With two princes in hand as hostages, he could extort enormous quantities of gold, grain, and provisions from Chu in ransom. Or if Chu refused to ransom them, Multan could hand the two princes over to the Black Wu.

Yang Jiju at the time was speaking with calm ease, an imposing bearing, utterly without a hint of fear — not the least bit subservient — and truly had Multan somewhat taken aback.

By the time the conversation drew near its end, Multan had actually been persuaded and was no longer inclined to keep sending grain to the Black Wu.

“But what if the Black Wu truly blame us and send troops against us?”

Multan looked Yang Jiju in the eye and said: “You speak grandly here, but when the time comes, will Chu send troops to help us fight the Black Wu?”

“Khan, you are overcomplicating this.”

Yang Jiju smiled: “With just a small and simple scheme, the Khan’s tribe can not only avoid Black Wu’s blame, but profit from the affair — and may even have a chance to unite the steppe.”

These words moved Multan — and made him curious.

“What do you mean?”

“Khan, I have heard that the Huole tribe’s strength is slightly inferior to the Tiehe, and that they have long been at odds with the Khan.”

Yang Jiju lowered his voice: “If the provisions the Khan is delivering to the Black Wu were to be forcibly seized along the way by the Huole people — that kind of thing, the Khan naturally could not abide.”

Multan’s eyes lit up.

Yang Jiju continued: “The Khan, in order not to delay the Black Wu’s military supplies, negotiates with the Huole people, but the Huole are overbearing and aggressive.

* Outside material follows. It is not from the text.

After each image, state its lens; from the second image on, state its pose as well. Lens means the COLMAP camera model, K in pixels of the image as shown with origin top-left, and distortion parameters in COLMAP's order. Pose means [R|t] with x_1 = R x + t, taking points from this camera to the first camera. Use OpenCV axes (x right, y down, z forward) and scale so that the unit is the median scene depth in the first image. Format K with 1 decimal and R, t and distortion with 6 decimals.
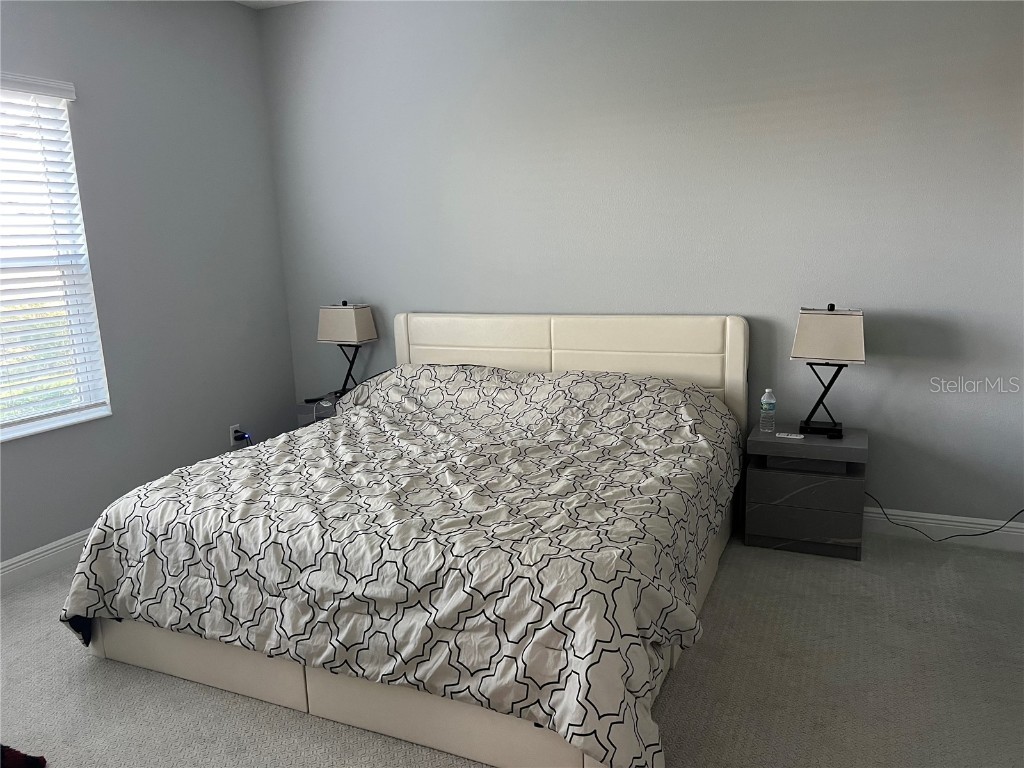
lens RADIAL K [[768.7, 0, 515.9], [0, 768.7, 386.1], [0, 0, 1]] dist [0.062000, -0.058705]
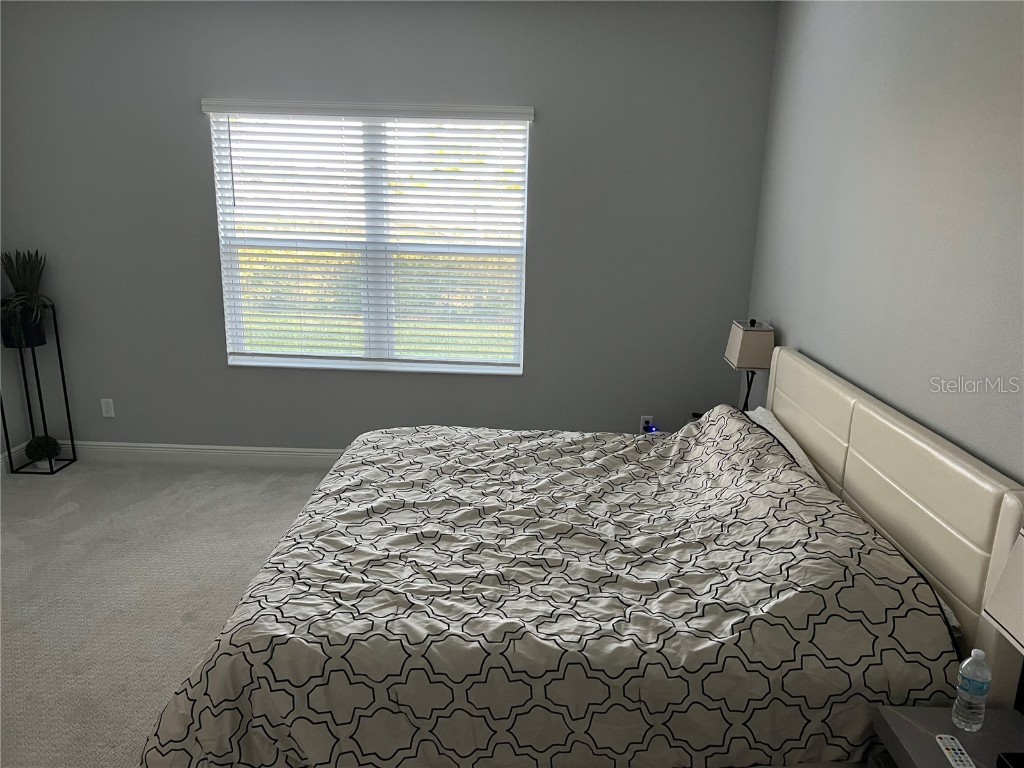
lens RADIAL K [[768.7, 0, 514.6], [0, 768.7, 383.2], [0, 0, 1]] dist [0.062000, -0.058705]
pose [[0.381902, 0.259143, -0.887128, 0.714520], [-0.208196, 0.959335, 0.190609, -0.227753], [0.900447, 0.111902, 0.420324, 0.586805]]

So the Khan, in anger, sends troops against them.”

Yang Jiju smiled: “Then dispatch someone to the Red City to send word to the Black Wu Khan, saying it was the Huole who started the trouble.”

Multan said: “But what if the Huole don’t take our things?”

Yang Jiju said: “I can arrange for the Huole to do it. If the Khan agrees to my plan, I will go to the Huole right now. All the Khan need do is give me a token that represents you.”

Multan immediately agreed and released Yang Jiju and the others to leave.

The moment Yang Jiju was gone, Multan gave the order: if Yang Jiju’s plan succeeded, he absolutely must not let Yang Jiju and his people leave the steppe alive.